## The records
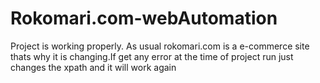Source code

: # Rokomari.com-webAutomation


Project is working properly. As usual rokomari.com is a e-commerce site thats why it is changing.If get any error at the time of project run just changes the xpath and it will work again
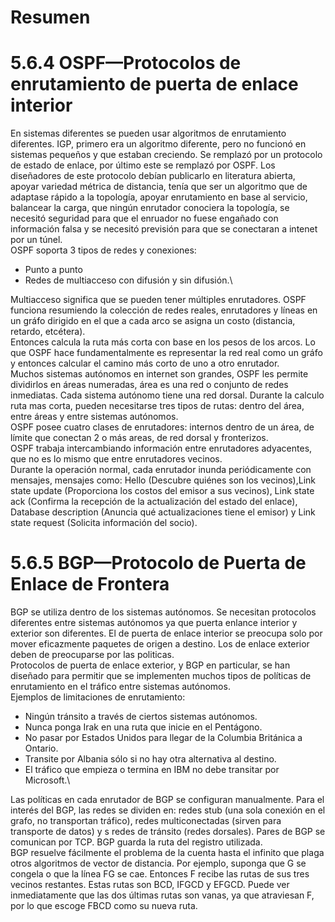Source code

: # Resumen

# 5.6.4 OSPF—Protocolos de enrutamiento de puerta de enlace interior

En sistemas diferentes se pueden usar algoritmos de enrutamiento diferentes. IGP, primero era un algoritmo diferente, pero no funcionó en sistemas pequeños y que estaban creciendo. Se remplazó por un protocolo de estado de enlace, por último este se remplazó por OSPF. Los diseñadores de este protocolo debían publicarlo en literatura abierta, apoyar variedad métrica de distancia, tenía que ser un algoritmo que de adaptase rápido a la topología, apoyar enrutamiento en base al servicio, balancear la carga, que ningún enrutador conociera la topología, se necesitó seguridad para que el enruador no fuese engañado con información falsa y se necesitó previsión para que se conectaran a intenet por un túnel. \
OSPF soporta 3 tipos de redes y conexiones:
- Punto a punto
-  Redes de multiacceso con difusión y sin difusión.\

Multiacceso significa que se pueden tener múltiples enrutadores. OSPF funciona resumiendo la colección de redes reales, enrutadores y líneas en un gráfo dirigido en el que a cada arco se asigna un costo (distancia, retardo, etcétera).\
Entonces calcula la ruta más corta con base en los pesos de los arcos. Lo que OSPF hace fundamentalmente es representar la red real como un gráfo y entonces calcular el camino más corto de uno a otro enrutador. \
Muchos sistemas autónomos en internet son grandes,  OSPF les permite dividirlos en áreas numeradas, área es una red o conjunto de redes inmediatas. Cada sistema autónomo tiene una red dorsal. Durante la calculo ruta mas corta, pueden necesitarse tres tipos de rutas: dentro del área, entre
áreas y entre sistemas autónomos.\
OSPF posee cuatro clases de enrutadores: internos dentro de un área, de límite que conectan 2 o más areas, de red dorsal y fronterizos.\
OSPF trabaja intercambiando información entre enrutadores adyacentes, que no es lo mismo
que entre enrutadores vecinos.\
Durante la operación normal, cada enrutador inunda periódicamente con mensajes, mensajes como: Hello (Descubre quiénes son los vecinos),Link state update (Proporciona los costos del emisor a sus vecinos), Link state ack (Confirma la recepción de la actualización del estado del enlace), Database description (Anuncia qué actualizaciones tiene el emisor) y Link state request (Solicita información del socio).


  # 5.6.5 BGP—Protocolo de Puerta de Enlace de Frontera
  BGP se utiliza dentro de los sistemas autónomos. Se necesitan protocolos diferentes entre sistemas autónomos ya que puerta enlance interior y exterior son diferentes. El de puerta de enlace interior se preocupa solo por mover eficazmente paquetes de origen a destino. Los de enlace exterior deben de preocuparse por las politicas. \
Protocolos de
puerta de enlace exterior, y BGP en particular, se han diseñado para permitir que se implementen muchos tipos de políticas de enrutamiento en el tráfico entre sistemas autónomos.\
Ejemplos de limitaciones de enrutamiento:
- Ningún tránsito a través de ciertos sistemas autónomos.
- Nunca ponga Irak en una ruta que inicie en el Pentágono.
- No pasar por Estados Unidos para llegar de la Columbia Británica a Ontario.
- Transite por Albania sólo si no hay otra alternativa al destino.
- El tráfico que empieza o termina en IBM no debe transitar por Microsoft.\

Las políticas en cada enrutador de BGP se configuran manualmente. Para el interés del BGP, las redes se dividen en: redes stub (una sola conexión en el grafo, no transportan tráfico), redes multiconectadas (sirven para transporte de datos) y s redes de tránsito (redes dorsales). Pares de BGP se comunican por TCP. BGP guarda la ruta del registro utilizada.\
BGP resuelve fácilmente el problema de la cuenta hasta el infinito que plaga otros algoritmos de vector de distancia. Por ejemplo, suponga que G se congela o que la línea FG se cae. Entonces F recibe las rutas de sus tres vecinos restantes. Estas rutas son BCD, IFGCD y EFGCD. Puede ver inmediatamente que las dos últimas rutas son vanas, ya que atraviesan F, por lo que escoge FBCD como su nueva ruta.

## What the exercise asks
Select the lines from the entries that include the word "corta".

## Written response
Entonces calcula la ruta más corta con base en los pesos de los arcos. Lo que OSPF hace fundamentalmente es representar la red real como un gráfo y entonces calcular el camino más corto de uno a otro enrutador. \
Muchos sistemas autónomos en internet son grandes,  OSPF les permite dividirlos en áreas numeradas, área es una red o conjunto de redes inmediatas. Cada sistema autónomo tiene una red dorsal. Durante la calculo ruta mas corta, pueden necesitarse tres tipos de rutas: dentro del área, entre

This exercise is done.